Work instructions —
Determine the number of lines in the data that contain "کاربران", and write only that number.

Listed records —
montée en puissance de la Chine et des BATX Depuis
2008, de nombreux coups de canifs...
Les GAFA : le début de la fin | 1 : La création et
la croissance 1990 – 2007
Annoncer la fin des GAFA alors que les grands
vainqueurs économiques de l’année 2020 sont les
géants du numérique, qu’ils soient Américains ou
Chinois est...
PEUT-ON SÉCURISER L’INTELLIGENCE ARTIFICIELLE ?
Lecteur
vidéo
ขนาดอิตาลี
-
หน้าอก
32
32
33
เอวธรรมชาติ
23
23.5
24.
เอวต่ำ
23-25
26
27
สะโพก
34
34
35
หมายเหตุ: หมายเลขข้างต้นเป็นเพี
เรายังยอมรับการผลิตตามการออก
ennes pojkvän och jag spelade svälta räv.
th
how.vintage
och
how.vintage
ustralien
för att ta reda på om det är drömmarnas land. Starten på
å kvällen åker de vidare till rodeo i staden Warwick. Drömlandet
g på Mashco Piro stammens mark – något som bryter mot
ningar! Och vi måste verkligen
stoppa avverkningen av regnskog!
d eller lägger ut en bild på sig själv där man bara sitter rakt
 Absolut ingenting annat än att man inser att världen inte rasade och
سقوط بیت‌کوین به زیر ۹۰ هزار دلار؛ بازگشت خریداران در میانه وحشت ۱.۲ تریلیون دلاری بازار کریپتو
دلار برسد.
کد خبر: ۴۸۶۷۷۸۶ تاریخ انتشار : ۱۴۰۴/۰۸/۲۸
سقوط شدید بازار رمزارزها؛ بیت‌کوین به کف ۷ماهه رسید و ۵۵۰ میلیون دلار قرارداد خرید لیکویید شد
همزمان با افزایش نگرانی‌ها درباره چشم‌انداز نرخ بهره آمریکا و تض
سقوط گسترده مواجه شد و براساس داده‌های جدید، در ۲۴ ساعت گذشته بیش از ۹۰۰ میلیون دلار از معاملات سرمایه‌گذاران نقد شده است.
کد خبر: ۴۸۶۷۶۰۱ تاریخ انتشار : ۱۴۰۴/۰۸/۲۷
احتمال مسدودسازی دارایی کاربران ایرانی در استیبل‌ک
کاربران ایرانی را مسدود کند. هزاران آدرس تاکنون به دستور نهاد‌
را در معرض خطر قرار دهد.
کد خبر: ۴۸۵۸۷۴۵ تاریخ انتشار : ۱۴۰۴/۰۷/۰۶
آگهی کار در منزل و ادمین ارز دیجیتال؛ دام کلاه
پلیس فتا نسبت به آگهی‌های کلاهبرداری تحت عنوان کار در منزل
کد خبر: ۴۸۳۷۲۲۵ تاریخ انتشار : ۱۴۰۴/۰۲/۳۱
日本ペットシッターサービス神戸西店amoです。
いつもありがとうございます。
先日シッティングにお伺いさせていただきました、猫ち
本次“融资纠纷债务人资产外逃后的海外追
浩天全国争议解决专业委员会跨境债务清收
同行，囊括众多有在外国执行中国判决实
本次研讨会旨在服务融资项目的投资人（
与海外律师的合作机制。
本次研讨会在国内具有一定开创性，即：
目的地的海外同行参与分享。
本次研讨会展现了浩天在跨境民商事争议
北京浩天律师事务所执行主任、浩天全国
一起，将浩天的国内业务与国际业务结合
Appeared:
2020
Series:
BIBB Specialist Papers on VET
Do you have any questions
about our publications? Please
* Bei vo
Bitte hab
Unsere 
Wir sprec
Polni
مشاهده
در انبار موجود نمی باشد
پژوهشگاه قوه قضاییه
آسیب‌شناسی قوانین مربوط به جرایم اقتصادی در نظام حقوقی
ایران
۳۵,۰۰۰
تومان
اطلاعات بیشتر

Written response —
2